Choose the feeding time that your child seems least attached to. If your child’s routine is to have afternoon naptime while you are breastfeeding, remove that time. Give a massage to soothe the child into sleep instead of feeding. Eventually, this will become your child’s routine. From there, you can concentrate on another feeding schedule time to remove.
While removing these times from your breastfeeding schedule, feed your child with other age-appropriate food options. Talk to your family doctor or pediatrician about which foods are best for your child at this stage of growth. Will you be replacing breast milk with formula if the baby is still an infant? Talk to your doctor about the possibilities of adding other kinds of milks to their diet If the child is ready for solid foods.
While you slowly wean your child from breastfeeding, you notice that you are not producing as much milk. This is a much less painful way to stop breastfeeding than if you stop right away. Your breasts will eventually only produce a little milk. Eventually, milk production stops all together once your child stops feeding. Although this is an option for some women, other women must stop more abruptly.
Stopping Right Away
When you stop breastfeeding right away several things happen to your body. First, your breasts become engorged. You will need to either pump your breasts several times a day. Time spent on the pumping process will gradually decrease when your body knows you are no longer breastfeeding. Another option is dealing with the pain of engorgement for a few days. This will eventually subside on its own and your milk production will stop after a few weeks. If you decide to stop in this way, hot compresses can help the pain as can over-the-counter pain medication.
Depending on the age of your child you will need to replace the food they once received from you with formula or if they are older a safe form of milk. Talk to your family doctor or pediatrician about how to stop breastfeeding.

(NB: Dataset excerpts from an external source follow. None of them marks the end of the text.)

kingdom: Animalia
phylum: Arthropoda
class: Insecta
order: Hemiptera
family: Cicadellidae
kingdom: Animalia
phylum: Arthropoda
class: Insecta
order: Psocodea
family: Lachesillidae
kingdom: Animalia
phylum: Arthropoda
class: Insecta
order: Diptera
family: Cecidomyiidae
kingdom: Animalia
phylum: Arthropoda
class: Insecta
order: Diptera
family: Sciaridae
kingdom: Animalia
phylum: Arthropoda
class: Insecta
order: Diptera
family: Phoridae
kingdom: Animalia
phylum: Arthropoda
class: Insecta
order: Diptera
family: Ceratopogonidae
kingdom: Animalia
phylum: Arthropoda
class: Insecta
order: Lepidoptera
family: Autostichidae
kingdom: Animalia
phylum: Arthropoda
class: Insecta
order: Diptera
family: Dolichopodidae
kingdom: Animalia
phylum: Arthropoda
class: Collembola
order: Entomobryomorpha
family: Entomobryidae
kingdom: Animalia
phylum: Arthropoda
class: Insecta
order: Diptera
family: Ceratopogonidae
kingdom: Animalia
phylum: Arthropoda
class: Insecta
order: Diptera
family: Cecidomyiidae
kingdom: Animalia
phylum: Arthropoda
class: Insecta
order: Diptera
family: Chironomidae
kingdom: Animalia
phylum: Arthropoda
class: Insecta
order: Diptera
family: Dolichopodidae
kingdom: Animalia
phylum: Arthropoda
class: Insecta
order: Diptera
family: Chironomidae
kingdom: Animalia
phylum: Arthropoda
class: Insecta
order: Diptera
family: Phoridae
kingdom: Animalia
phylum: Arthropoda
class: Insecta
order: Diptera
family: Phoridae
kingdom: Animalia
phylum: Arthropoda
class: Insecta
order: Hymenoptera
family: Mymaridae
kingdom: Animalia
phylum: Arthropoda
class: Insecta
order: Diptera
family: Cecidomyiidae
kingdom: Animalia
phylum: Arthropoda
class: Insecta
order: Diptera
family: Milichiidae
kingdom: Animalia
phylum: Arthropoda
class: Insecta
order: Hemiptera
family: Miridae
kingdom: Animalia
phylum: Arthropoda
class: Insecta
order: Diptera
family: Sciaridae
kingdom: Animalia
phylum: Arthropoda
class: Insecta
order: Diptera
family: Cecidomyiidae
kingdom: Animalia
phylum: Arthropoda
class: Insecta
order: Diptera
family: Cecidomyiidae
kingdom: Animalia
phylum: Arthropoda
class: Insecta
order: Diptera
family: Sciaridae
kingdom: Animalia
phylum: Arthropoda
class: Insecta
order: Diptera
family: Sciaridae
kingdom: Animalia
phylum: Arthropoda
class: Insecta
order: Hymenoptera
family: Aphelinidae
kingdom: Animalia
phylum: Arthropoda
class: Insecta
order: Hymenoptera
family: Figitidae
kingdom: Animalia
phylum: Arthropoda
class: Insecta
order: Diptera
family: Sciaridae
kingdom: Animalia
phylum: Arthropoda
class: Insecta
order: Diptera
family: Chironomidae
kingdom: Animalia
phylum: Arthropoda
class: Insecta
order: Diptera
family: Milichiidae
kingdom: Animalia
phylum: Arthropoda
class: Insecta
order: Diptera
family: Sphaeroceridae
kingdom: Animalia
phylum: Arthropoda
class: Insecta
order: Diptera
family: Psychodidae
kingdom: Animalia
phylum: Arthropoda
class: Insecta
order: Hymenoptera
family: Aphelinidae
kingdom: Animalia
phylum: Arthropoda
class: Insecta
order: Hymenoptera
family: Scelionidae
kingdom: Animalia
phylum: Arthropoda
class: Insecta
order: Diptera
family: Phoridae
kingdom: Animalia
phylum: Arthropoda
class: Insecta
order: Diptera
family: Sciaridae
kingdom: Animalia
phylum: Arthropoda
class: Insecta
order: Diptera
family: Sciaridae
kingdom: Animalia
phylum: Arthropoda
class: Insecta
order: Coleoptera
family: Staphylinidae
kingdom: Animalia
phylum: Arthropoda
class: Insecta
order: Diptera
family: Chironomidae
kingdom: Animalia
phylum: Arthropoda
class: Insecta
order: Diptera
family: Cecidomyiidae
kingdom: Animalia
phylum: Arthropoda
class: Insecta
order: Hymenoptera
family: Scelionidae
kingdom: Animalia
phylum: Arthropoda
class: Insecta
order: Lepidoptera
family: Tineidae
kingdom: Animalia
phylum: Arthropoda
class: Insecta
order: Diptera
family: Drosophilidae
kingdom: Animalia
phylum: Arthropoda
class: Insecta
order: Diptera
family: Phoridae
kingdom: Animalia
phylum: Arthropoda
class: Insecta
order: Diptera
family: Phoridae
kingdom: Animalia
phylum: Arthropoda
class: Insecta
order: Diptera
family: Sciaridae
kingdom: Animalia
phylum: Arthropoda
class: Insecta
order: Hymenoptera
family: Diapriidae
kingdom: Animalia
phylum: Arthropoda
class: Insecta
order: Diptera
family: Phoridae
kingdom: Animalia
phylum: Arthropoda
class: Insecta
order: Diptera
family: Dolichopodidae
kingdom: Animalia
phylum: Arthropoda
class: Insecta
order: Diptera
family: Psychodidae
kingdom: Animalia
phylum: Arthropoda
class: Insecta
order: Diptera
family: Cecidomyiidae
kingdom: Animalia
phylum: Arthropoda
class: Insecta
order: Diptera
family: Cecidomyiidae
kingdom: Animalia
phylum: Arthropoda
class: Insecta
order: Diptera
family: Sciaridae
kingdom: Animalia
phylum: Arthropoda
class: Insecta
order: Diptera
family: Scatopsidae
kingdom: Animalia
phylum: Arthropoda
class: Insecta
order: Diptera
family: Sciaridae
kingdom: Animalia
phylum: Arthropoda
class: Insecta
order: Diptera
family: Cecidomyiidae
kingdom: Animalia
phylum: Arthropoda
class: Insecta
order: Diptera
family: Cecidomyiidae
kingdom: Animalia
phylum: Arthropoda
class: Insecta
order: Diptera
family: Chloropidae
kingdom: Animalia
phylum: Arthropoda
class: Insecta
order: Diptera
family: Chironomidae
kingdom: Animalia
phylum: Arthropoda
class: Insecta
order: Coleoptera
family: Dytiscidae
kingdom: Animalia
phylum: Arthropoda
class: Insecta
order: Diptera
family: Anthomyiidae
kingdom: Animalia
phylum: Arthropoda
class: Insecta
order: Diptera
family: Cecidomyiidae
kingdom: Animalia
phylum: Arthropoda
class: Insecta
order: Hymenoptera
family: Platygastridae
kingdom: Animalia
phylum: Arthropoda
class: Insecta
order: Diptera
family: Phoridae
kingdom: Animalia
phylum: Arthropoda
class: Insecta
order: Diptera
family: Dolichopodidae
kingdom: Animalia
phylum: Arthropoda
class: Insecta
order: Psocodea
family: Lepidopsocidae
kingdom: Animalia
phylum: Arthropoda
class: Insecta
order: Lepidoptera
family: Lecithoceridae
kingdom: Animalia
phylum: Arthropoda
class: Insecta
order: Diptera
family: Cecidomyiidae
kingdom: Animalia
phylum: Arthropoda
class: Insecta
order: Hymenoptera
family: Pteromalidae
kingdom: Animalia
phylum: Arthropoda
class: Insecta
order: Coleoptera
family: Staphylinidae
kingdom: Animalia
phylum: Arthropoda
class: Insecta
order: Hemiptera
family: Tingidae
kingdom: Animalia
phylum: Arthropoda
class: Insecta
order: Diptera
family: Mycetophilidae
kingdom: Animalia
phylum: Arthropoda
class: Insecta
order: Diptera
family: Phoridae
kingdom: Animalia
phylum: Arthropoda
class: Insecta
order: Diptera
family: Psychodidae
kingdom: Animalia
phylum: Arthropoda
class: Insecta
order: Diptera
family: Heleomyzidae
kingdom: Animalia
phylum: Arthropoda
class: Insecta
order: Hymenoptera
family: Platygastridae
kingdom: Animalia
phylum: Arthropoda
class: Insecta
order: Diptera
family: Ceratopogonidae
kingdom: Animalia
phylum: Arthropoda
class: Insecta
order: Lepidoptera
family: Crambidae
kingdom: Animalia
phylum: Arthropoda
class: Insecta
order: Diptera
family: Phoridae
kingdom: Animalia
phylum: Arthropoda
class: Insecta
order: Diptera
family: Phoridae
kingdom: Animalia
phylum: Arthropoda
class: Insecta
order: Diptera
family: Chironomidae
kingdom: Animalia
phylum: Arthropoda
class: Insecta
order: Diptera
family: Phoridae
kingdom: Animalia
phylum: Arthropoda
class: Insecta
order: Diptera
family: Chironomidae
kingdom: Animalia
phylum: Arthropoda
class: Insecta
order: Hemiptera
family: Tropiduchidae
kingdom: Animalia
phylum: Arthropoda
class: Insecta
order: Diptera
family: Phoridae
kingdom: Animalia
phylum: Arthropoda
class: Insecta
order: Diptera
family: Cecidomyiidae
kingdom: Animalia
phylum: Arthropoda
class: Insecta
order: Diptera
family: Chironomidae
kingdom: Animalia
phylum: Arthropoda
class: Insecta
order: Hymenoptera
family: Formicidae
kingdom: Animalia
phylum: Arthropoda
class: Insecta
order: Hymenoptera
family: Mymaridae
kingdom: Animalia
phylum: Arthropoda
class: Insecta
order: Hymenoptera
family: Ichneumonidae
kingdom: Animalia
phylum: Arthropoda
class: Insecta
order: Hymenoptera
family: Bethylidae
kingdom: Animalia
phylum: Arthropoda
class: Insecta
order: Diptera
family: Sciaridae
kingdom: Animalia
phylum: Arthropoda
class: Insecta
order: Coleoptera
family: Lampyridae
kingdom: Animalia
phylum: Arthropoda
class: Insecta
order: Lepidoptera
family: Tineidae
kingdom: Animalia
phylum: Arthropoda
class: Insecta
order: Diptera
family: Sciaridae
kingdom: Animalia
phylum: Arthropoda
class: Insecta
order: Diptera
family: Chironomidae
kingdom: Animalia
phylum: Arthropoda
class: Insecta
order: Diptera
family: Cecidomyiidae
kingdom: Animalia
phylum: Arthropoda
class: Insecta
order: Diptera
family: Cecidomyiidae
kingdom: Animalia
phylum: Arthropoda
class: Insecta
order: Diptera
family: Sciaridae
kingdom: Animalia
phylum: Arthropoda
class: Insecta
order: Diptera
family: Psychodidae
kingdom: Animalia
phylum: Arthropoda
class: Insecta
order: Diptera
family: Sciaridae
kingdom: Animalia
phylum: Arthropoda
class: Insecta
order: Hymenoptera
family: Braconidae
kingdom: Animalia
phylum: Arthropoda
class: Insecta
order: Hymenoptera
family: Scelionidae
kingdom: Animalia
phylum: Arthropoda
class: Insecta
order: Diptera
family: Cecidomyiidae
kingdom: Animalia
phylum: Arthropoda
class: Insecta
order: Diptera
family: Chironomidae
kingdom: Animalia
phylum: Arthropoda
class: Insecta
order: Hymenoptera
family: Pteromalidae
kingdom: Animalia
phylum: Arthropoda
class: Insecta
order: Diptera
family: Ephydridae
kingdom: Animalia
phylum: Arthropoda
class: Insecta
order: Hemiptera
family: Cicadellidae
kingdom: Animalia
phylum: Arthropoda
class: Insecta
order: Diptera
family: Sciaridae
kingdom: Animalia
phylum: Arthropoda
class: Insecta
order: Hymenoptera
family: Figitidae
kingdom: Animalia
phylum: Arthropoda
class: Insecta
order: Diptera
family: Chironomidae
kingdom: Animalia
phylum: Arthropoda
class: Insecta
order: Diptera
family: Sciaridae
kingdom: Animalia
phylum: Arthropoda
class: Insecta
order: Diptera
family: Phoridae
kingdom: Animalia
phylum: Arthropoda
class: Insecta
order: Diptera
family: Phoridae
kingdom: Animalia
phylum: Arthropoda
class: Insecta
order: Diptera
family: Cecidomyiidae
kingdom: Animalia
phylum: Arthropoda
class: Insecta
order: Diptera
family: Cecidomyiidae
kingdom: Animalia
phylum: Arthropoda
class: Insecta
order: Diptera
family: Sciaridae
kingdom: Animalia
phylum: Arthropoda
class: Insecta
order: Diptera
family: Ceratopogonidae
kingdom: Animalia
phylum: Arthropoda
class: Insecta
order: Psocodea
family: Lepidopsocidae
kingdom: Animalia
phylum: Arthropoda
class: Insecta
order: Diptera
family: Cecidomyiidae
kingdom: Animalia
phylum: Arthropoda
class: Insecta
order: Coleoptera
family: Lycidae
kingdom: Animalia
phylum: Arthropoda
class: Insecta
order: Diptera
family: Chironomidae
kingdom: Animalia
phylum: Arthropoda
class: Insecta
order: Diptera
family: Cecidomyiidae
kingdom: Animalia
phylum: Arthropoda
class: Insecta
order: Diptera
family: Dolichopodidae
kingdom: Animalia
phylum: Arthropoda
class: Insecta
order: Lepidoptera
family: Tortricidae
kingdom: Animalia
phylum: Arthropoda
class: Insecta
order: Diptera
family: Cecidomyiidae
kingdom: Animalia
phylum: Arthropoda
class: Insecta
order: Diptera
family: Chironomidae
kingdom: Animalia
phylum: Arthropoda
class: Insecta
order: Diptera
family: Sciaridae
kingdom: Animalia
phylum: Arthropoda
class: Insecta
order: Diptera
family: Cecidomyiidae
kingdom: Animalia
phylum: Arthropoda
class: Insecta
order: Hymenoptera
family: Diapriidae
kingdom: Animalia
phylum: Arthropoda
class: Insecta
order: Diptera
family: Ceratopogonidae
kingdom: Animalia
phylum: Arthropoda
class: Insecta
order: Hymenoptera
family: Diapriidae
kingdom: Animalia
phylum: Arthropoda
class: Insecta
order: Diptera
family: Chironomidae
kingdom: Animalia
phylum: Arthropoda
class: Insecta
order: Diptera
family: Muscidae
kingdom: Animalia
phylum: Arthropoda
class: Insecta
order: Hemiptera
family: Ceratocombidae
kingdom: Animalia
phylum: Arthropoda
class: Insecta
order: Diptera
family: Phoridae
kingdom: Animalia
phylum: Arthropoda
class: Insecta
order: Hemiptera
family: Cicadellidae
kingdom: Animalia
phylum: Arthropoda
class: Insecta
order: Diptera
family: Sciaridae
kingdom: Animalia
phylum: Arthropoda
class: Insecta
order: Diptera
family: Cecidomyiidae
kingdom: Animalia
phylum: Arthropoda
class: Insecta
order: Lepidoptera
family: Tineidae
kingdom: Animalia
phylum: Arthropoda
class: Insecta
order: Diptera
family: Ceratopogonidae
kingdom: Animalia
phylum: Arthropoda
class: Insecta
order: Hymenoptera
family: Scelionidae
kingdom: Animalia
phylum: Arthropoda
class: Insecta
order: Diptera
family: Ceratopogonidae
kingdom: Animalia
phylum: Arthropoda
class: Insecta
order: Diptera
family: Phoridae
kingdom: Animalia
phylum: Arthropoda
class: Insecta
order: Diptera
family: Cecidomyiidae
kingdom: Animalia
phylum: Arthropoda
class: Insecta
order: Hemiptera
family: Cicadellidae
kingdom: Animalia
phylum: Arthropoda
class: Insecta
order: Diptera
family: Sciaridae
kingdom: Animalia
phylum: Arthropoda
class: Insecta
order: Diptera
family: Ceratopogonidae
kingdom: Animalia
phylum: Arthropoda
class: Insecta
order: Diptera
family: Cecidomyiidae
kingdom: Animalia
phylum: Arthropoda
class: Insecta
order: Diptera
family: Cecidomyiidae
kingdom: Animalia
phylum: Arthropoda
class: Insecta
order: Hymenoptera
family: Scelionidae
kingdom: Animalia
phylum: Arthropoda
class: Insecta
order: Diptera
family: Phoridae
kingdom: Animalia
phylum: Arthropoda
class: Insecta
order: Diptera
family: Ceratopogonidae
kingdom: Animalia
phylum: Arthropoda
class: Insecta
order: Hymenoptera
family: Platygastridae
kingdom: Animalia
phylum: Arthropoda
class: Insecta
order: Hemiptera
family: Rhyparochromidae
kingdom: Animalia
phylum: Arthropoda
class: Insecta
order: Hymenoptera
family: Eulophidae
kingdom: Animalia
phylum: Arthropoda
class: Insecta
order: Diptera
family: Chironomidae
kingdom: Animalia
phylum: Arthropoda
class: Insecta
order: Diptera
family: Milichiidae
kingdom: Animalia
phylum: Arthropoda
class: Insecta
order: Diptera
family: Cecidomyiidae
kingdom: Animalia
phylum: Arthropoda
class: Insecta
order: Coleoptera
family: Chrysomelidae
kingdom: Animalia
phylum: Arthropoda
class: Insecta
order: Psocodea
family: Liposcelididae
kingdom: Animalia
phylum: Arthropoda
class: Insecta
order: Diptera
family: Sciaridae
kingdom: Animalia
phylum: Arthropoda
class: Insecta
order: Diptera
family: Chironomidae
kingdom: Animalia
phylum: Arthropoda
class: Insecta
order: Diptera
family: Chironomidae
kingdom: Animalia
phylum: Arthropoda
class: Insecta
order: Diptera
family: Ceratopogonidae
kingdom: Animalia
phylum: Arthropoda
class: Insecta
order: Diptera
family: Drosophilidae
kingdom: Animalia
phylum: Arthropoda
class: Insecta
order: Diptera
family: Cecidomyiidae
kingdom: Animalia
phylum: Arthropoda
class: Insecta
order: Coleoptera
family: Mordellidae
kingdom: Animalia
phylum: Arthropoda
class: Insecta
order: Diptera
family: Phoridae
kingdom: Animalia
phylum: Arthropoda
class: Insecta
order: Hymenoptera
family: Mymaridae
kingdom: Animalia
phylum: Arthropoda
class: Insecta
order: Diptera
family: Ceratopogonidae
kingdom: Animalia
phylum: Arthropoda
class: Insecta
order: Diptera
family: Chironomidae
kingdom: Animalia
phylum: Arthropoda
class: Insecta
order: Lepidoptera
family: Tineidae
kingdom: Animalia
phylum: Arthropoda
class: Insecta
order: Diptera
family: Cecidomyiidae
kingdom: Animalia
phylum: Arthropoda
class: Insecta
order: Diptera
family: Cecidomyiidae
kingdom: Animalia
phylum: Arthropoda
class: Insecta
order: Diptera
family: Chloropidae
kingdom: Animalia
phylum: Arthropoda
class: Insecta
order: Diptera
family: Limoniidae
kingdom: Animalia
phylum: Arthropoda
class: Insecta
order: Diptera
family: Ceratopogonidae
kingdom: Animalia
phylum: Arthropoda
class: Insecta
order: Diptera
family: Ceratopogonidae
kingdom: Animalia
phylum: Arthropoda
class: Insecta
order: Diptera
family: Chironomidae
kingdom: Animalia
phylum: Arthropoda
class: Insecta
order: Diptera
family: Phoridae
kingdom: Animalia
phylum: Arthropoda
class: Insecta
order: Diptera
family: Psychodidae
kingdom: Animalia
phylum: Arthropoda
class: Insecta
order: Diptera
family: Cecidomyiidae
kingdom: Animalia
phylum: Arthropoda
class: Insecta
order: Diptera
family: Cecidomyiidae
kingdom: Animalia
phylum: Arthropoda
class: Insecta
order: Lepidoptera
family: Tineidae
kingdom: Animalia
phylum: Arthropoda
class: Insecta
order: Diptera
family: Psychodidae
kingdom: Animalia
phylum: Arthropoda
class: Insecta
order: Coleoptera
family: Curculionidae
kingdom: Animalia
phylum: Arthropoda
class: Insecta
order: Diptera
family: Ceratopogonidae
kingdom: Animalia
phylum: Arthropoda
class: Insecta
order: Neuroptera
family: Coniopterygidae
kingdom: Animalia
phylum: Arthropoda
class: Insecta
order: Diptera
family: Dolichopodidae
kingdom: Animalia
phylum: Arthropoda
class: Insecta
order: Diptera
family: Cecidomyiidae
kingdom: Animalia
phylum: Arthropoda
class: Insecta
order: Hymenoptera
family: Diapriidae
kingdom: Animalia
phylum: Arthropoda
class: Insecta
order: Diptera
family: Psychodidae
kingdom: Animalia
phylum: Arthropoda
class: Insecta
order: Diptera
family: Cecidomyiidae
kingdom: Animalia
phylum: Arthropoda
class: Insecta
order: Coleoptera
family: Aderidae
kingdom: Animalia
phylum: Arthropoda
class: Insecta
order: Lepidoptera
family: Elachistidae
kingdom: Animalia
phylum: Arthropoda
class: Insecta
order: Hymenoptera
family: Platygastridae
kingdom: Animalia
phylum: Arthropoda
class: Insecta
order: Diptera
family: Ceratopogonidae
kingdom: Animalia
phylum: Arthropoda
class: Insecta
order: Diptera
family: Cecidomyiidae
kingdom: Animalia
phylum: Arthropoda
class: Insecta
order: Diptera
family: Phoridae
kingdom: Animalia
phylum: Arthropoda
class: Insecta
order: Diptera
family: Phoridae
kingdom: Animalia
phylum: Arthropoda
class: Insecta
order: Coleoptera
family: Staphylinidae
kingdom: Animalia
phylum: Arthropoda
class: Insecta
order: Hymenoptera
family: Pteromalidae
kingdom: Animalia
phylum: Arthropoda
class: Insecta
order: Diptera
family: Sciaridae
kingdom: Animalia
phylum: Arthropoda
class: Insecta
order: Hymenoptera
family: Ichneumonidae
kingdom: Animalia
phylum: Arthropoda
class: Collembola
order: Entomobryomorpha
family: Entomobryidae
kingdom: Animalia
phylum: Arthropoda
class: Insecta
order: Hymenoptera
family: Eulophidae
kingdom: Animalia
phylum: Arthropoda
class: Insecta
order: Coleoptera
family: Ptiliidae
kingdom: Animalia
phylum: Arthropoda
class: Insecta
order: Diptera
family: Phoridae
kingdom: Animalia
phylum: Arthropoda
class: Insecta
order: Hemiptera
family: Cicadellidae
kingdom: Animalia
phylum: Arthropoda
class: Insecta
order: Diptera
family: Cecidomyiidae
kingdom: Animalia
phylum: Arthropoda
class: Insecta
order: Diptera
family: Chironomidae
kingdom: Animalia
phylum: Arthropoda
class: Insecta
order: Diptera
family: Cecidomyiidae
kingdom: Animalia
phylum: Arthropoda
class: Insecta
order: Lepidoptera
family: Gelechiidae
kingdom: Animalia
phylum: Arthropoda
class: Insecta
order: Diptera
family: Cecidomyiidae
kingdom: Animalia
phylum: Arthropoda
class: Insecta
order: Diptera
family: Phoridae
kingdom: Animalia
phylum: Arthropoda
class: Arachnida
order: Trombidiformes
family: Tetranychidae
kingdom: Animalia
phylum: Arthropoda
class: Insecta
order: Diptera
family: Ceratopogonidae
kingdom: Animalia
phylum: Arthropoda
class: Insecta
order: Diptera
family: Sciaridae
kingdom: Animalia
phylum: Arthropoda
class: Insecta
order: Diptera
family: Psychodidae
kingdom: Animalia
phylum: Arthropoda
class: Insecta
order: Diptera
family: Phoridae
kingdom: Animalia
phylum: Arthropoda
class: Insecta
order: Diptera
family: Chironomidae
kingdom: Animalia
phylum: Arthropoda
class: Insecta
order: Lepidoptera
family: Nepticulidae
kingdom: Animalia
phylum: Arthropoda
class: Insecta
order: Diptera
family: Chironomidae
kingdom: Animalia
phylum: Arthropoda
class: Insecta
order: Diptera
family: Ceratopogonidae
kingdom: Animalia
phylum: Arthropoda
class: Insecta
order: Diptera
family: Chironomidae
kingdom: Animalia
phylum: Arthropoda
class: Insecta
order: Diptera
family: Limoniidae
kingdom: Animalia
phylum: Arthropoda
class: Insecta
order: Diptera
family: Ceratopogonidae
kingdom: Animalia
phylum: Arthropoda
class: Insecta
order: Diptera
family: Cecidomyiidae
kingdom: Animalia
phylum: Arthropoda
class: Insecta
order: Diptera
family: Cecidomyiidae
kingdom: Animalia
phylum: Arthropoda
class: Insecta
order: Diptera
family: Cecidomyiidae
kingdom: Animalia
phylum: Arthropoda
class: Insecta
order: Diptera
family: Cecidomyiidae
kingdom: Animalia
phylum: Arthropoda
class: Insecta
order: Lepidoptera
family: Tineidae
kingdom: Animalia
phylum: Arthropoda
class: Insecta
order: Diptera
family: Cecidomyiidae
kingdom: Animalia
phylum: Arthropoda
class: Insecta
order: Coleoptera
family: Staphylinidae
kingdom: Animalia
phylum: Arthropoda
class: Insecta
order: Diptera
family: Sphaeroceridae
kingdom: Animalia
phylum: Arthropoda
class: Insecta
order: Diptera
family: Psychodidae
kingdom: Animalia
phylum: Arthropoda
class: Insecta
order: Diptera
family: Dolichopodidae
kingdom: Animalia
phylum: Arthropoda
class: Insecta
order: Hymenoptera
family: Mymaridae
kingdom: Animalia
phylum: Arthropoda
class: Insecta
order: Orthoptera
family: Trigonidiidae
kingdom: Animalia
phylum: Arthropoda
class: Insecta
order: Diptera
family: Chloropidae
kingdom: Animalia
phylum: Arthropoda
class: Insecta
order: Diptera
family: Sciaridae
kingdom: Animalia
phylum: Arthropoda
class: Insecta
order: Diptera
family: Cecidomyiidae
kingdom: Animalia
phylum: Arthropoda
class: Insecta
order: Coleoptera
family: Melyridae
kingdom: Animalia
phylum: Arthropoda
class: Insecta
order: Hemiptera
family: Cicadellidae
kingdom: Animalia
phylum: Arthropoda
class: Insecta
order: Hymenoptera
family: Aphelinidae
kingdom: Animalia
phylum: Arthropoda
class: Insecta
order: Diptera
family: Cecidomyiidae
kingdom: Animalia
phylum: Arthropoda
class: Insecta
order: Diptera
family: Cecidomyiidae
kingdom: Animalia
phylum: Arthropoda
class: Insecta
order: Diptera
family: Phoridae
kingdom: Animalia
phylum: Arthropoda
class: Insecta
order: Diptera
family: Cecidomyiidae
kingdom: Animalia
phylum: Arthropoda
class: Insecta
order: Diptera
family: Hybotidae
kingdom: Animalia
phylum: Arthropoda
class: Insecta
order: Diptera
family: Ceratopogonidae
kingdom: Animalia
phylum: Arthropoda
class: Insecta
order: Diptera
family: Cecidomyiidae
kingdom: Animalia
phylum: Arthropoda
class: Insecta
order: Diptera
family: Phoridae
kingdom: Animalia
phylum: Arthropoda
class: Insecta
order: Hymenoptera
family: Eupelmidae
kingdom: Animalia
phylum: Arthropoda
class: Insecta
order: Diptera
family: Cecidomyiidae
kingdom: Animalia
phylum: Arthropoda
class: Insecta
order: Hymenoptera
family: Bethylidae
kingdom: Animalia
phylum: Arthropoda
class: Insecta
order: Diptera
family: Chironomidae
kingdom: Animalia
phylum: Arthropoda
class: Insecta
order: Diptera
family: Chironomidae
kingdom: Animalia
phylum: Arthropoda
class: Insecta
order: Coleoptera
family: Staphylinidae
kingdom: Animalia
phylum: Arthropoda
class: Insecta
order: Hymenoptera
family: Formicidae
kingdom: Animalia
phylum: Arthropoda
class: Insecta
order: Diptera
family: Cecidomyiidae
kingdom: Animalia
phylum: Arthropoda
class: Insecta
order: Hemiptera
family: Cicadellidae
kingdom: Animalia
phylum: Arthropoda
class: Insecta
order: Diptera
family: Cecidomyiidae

Your child has also become accustomed to having this close time with you so replace it with special time for cuddling and being close so they do not become anxious about losing this activity with you.
When to Stop Breastfeeding?
When is the best time to stop breastfeeding your child? Only you know the answer and there are so many possible answers to that question. There is no wrong time to stop. This is a personal decision. There is nothing wrong with stopping this either. Not everyone can breastfeed as long as others do, and that is okay. You should feel no guilt about making this decision. Also, each child is different. Just because you breastfed your first child for a certain time doesn’t mean that you have to match that time with your second child.
As for the why of that question, many people have many reasons for stopping. Reasons for stopping could be health related such as when you have to go on a medication that is not good for the baby to ingest through your milk. You might need to go back to work and pumping is just not an option for you. Other common reasons are the child is getting too old for you to breastfeed any longer or you want another baby. These are all valid reasons for making this decision.
There is no one right or wrong time to stop breastfeeding and how to stop breastfeeding is entirely up to you. It is a personal decision that you should never feel pressured to make. As a mother, never feel guilty about making that decision. We as mothers do what we can to make the best choices for our families. Ultimately, the best choice will be your choice of how to stop breastfeeding. Make the choice that is right for you.